• **PASSAGE TO READ**
- - -

1. CPA 6 (a) (Code Ann. 81A-106 (a)), providing that when the period of time prescribed or allowed by an applicable statute is less than seven days, intermediate Saturdays, Sundays, and legal holidays shall be excluded in the computation, applies to the computation of time prescribed by Code Ann. 6-808, providing that the clerk of the trial court shall transmit the record to the appellate court within five days after the date of filing of the transcript of evidence in his office.
2. The evidence was insufficient to support the verdict returned.
3. The failure to charge complained of in enumeration of error No. 2 was an obvious oversight by the trial court and is not likely to recur on another trial.
4. Any error committed by allowing the introduction of evidence complained of in enumeration No. 1 was waived by failure to object to other evidence to the same effect.
Appellants leased a building from appellee, agreeing to turn it back at the expiration of the lease "in the same condition as when first occupied, normal wear and tear excepted." After expiration of the lease appellee-lessor brought the present action, seeking to recover for damage claimed to be ;n excess of normal wear and tear. Specific dollar amounts of damage were alleged to have resulted from various specific injuries to the roof and ceiling, walls, windows, floors, doors, partitions, exhaust fans, heaters, columns, boiler, pipes, insulation, wiring, lighting system, water system, loading platform, etc. The jury rendered a verdict for the lessor, and lessees appeal from the judgment on the verdict.
1. Appellee has moved to dismiss the appeal, asserting that there has been a delay in transmitting the record to this court because of the delay of appellants in paying the casts in the lower court. The stamp of the clerk of the lower court appearing on the face of the transcript shows that it was filed in his office August 20, 1970. Exhibits attached to the motion to dismiss show a statement of accrued costs dated August 20; a receipt for the paid costs dated August 25; and a receipt for registered mail transmitting the record to this court dated August 26. The certificates of the clerk as to the correctness of the record and transcript are dated August 20, and there is a certificate that the record was transmitted late without fault of counsel for either side, but due to a misapprehension on the part of the clerk as to when the record was to be transmitted. Code Ann. 6-808 provides that the clerk of the trial court shall transmit the record within five days after the date of filing of the transcript in his office. CPA 6 (a) (Code Ann. 81A-106(a)) provides, inter alia: "In Computing any period of time prescribed or allowed by this Title, by the local rules of any court, [by order of court, or] 1
by an applicable statute, the day of the act, event, or default from which the designated period of time begins to run shall not be included . . . When the period of time prescribed or allowed is less than seven days, intermediate Saturdays, Sundays, and legal holidays shall be excluded in the computation." (Emphasis supplied). August 22, 1970 was a Saturday, and August 23 a Sunday. Hence if CPA 0 (a) applies to the computation of time prescribed by Code Ann. 6-808, the record was timely transmitted irrespective of how promptly appellants may have paid the costs.

- - -

• **DATA**
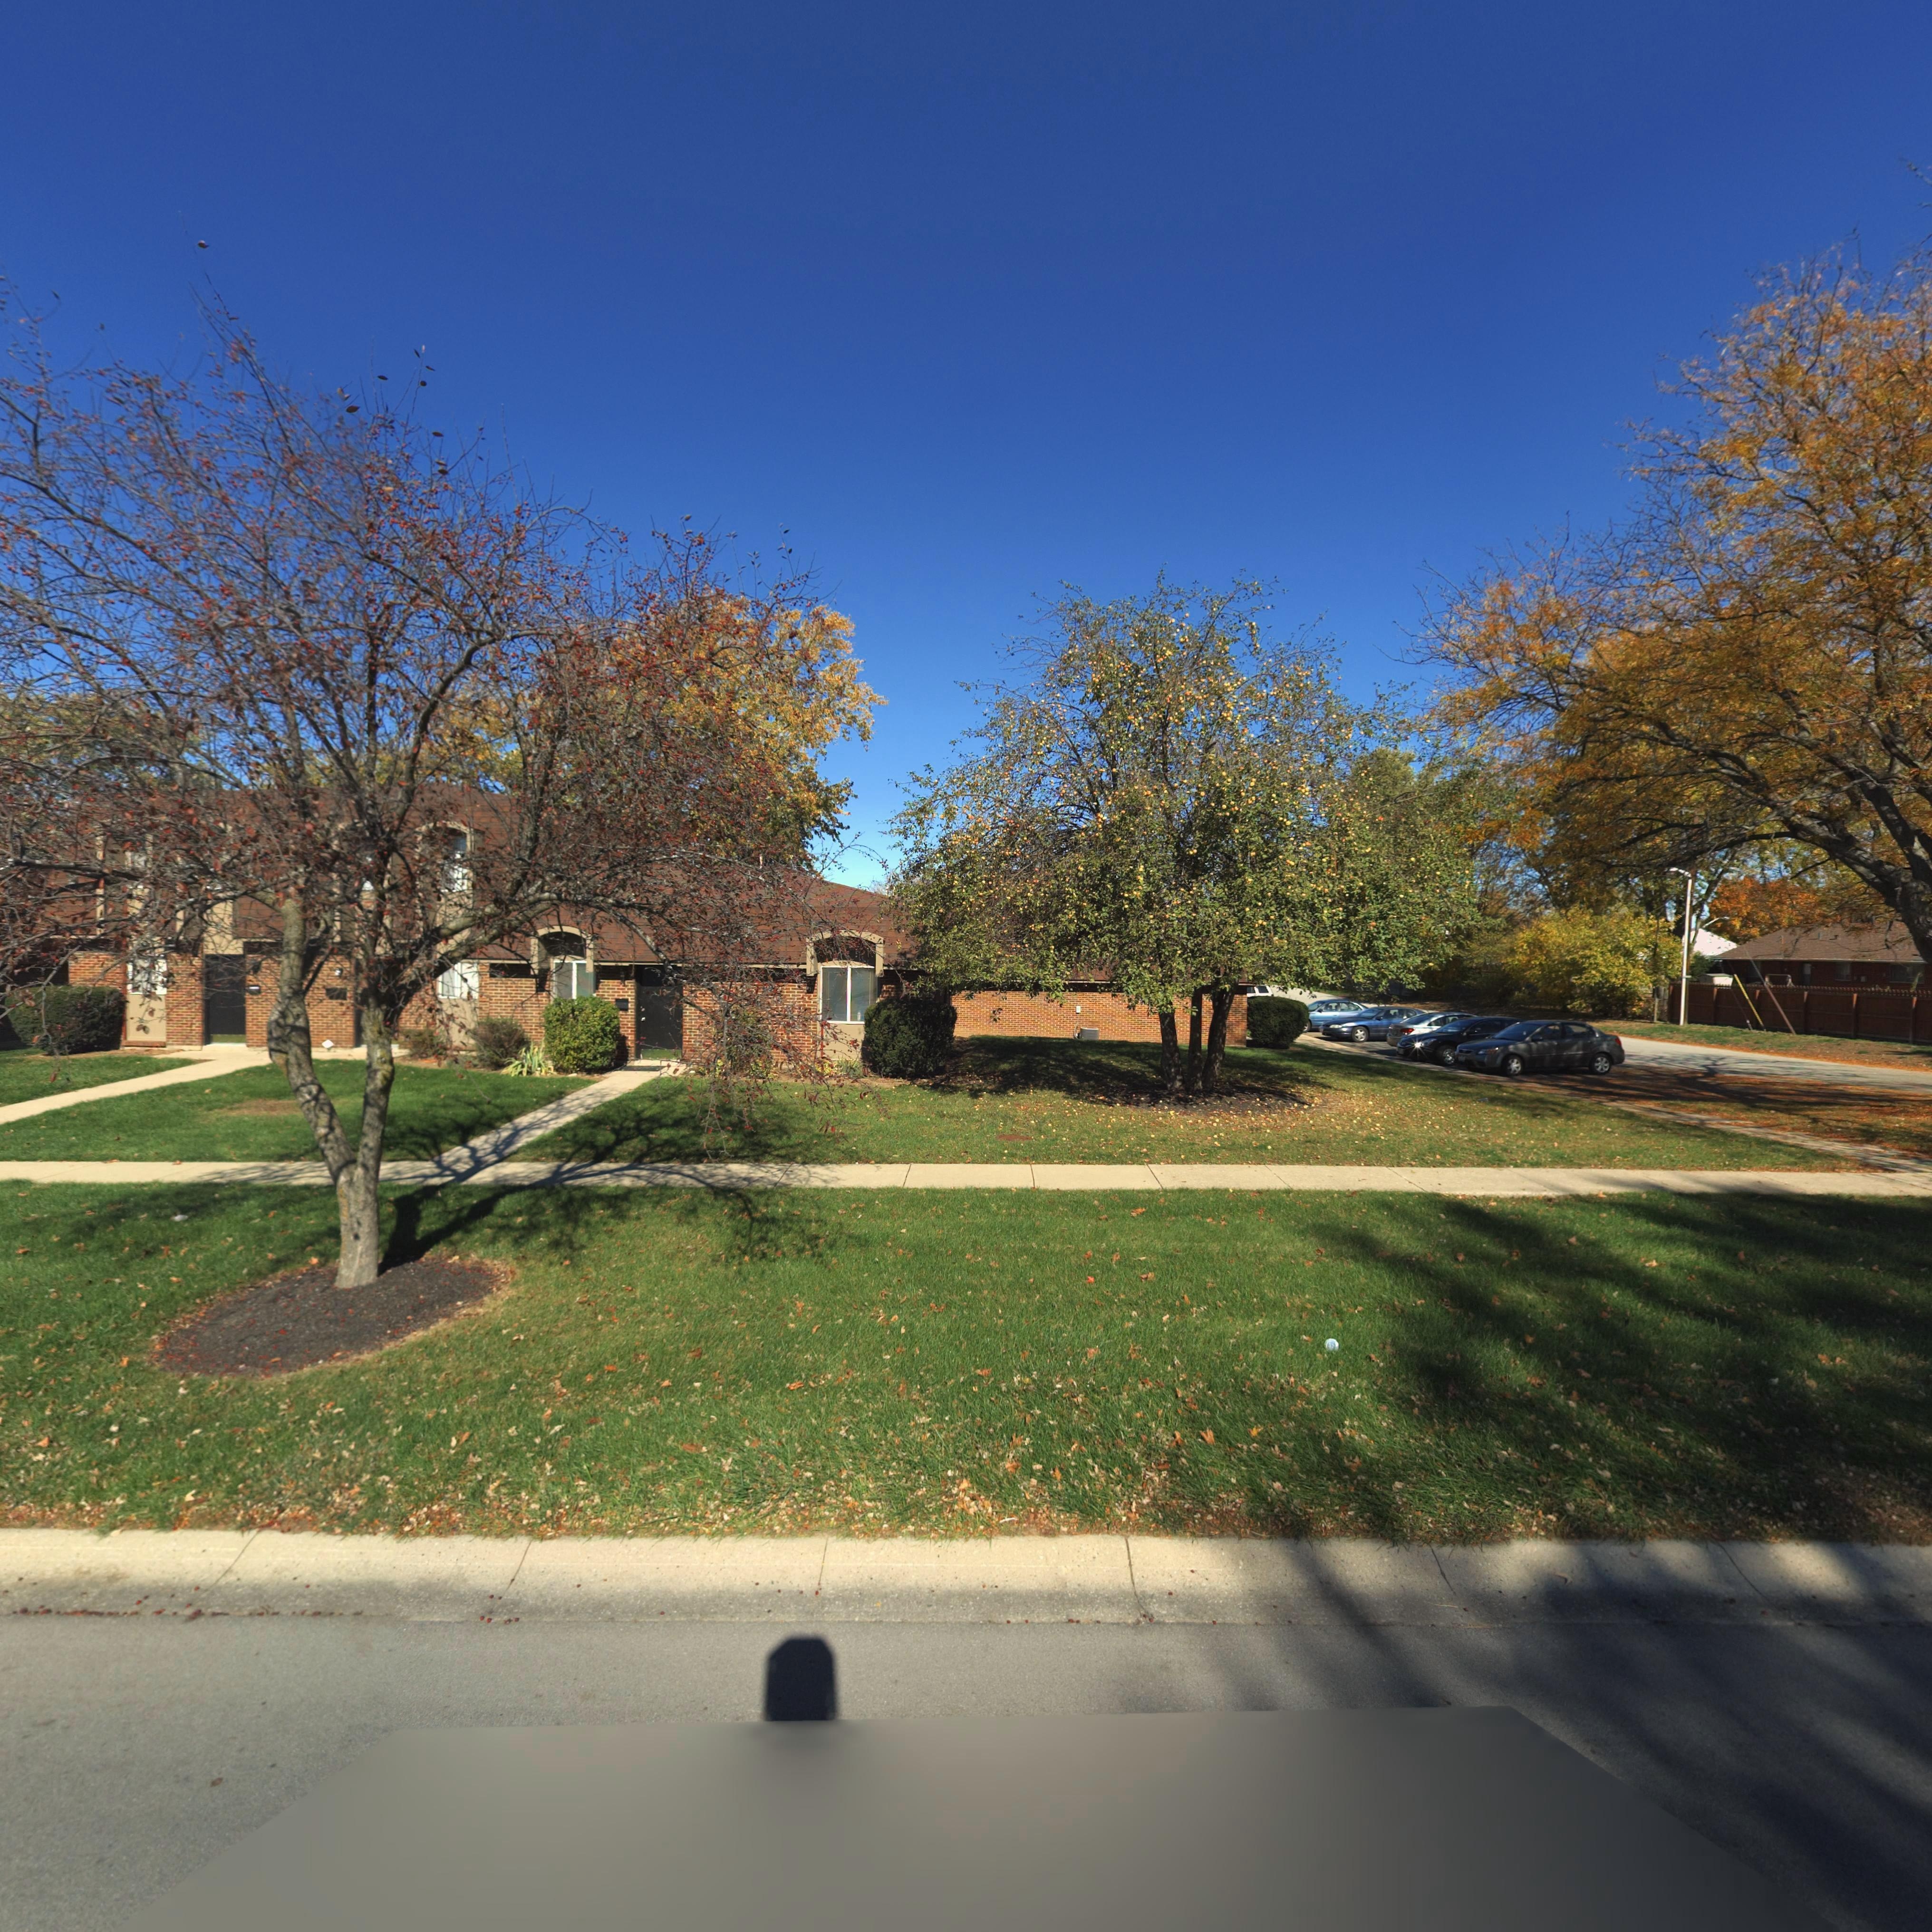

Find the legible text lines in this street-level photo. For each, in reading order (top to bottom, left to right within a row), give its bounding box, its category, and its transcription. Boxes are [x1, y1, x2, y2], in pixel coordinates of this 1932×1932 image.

[659, 989, 667, 995] StreetNumber: 12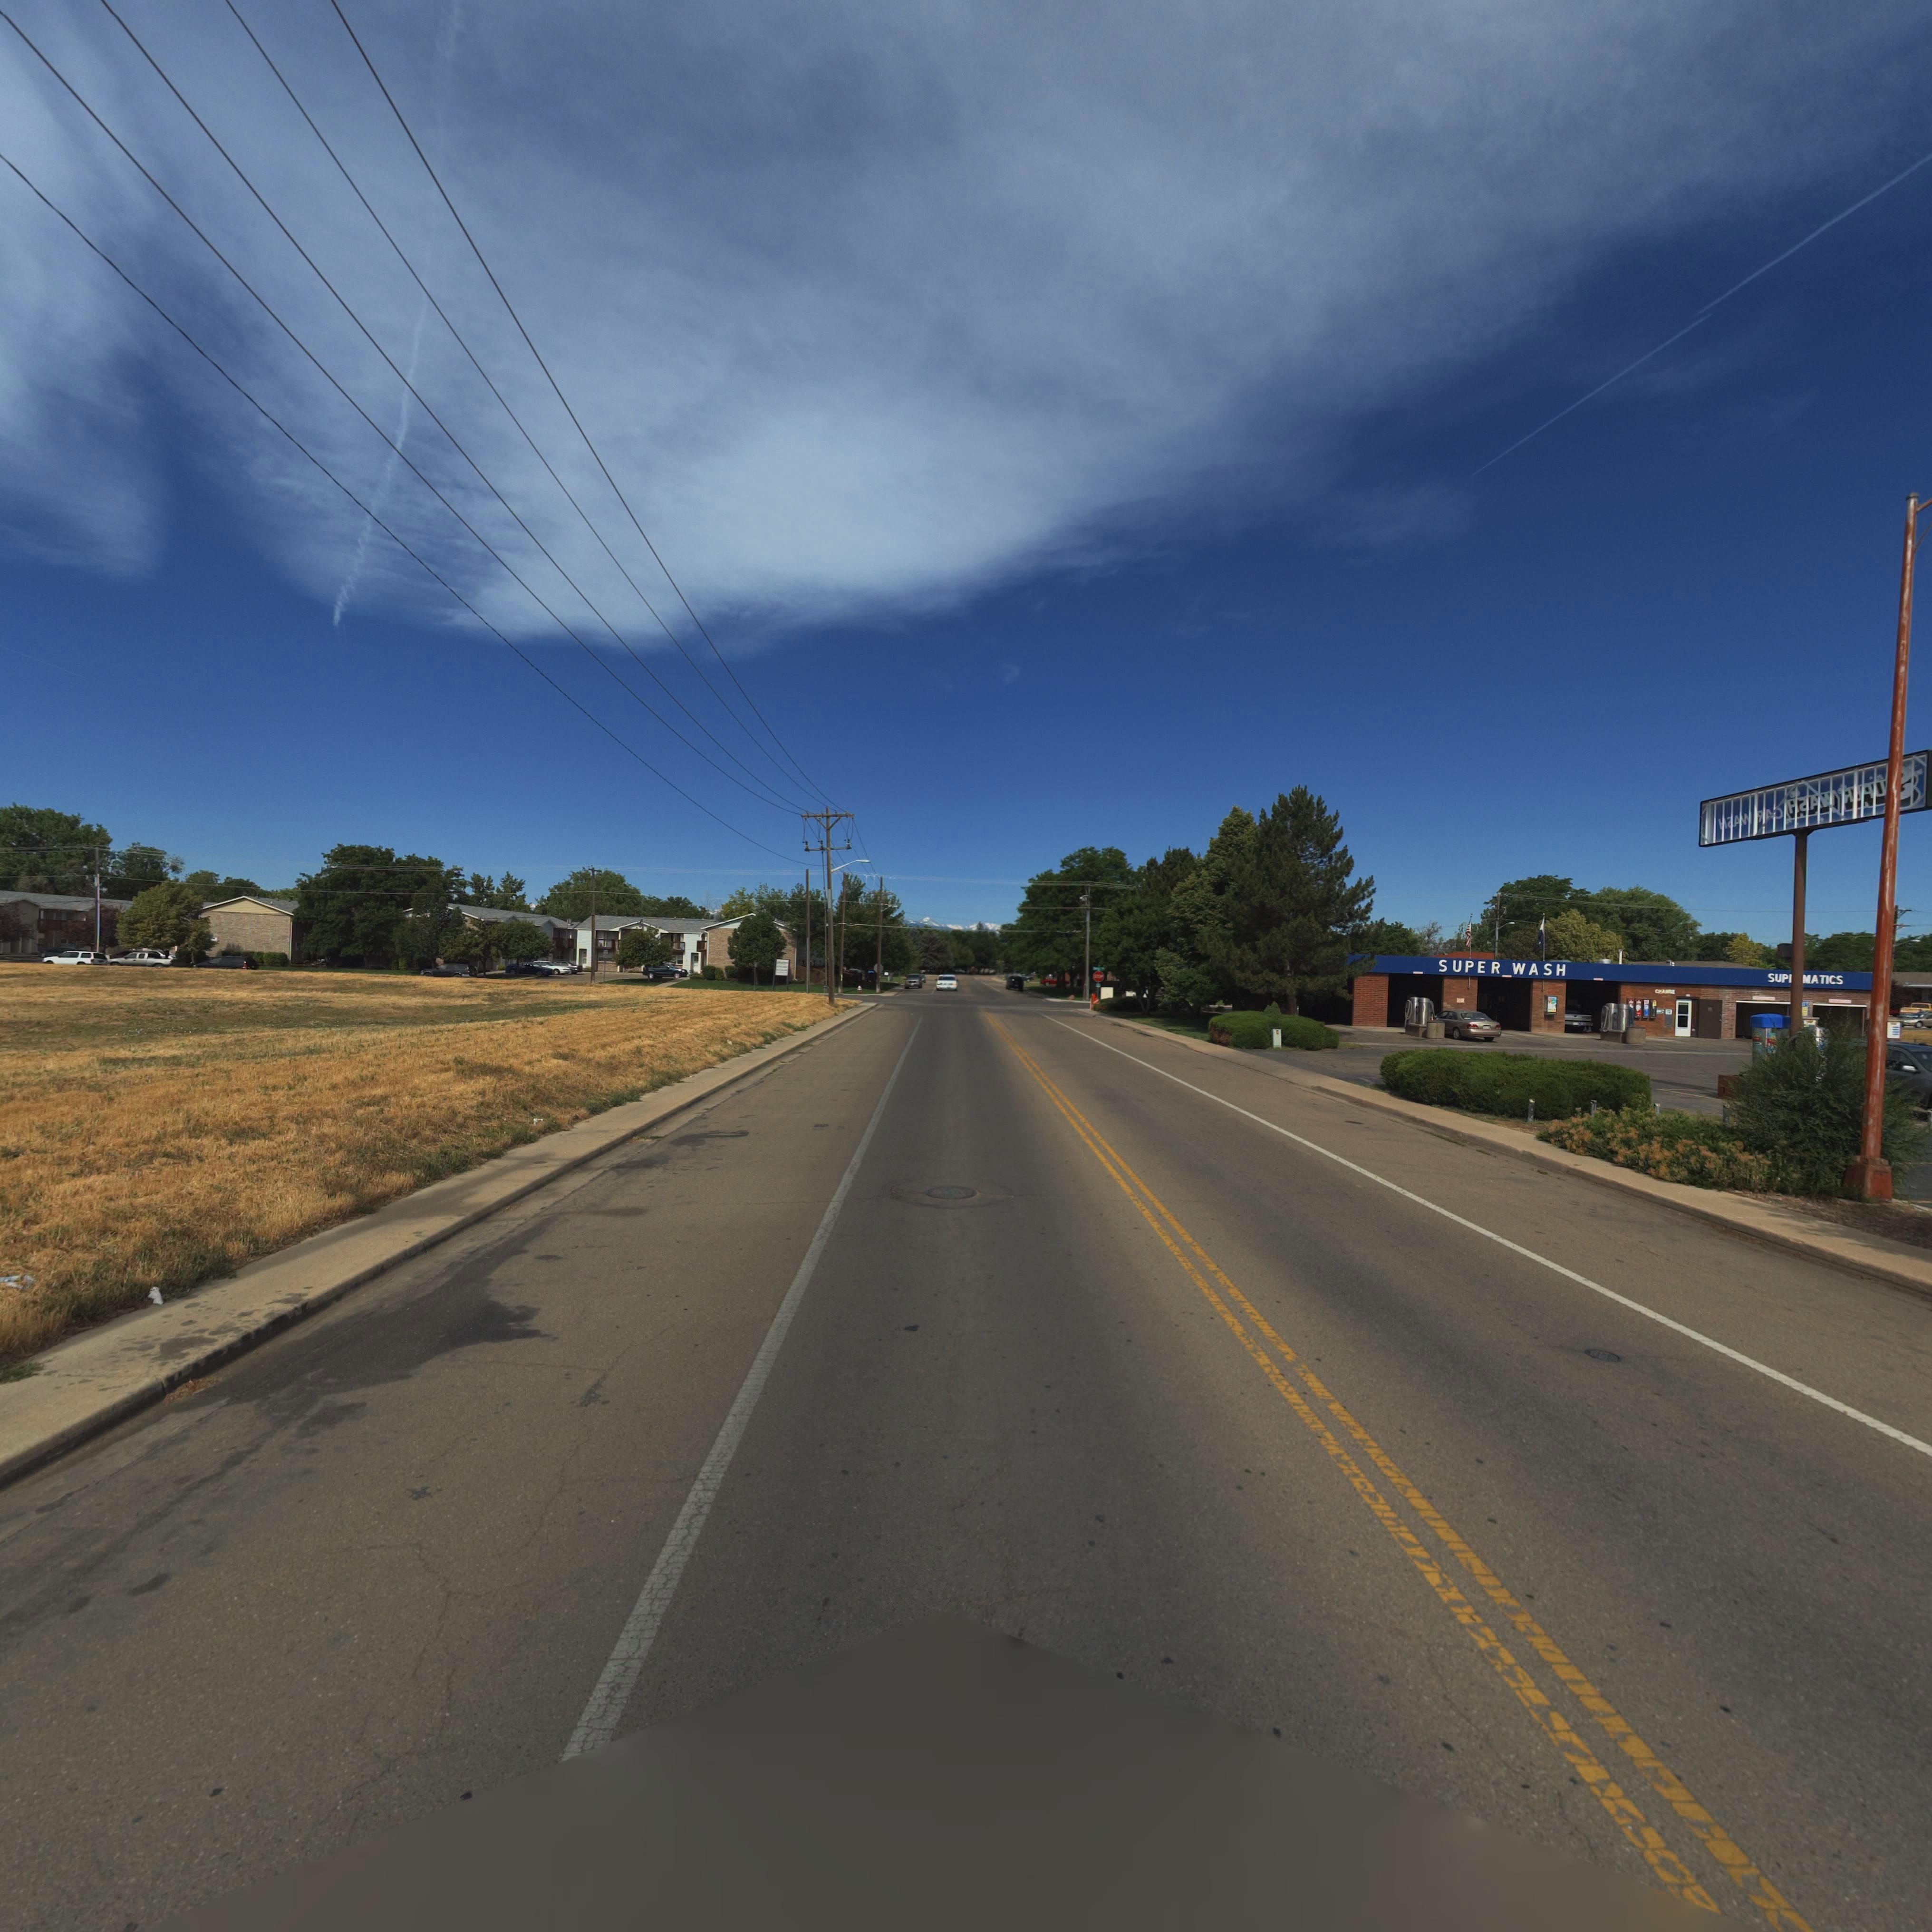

- - -

• **GIVEN REQUEST**
Reproduce the passage from the court opinion on the lease dispute that begins with the words "3. The failure" and ends after the words "on another trial.".

• **RESPONSE TO THIS TASK**
3. The failure to charge complained of in enumeration of error No. 2 was an obvious oversight by the trial court and is not likely to recur on another trial.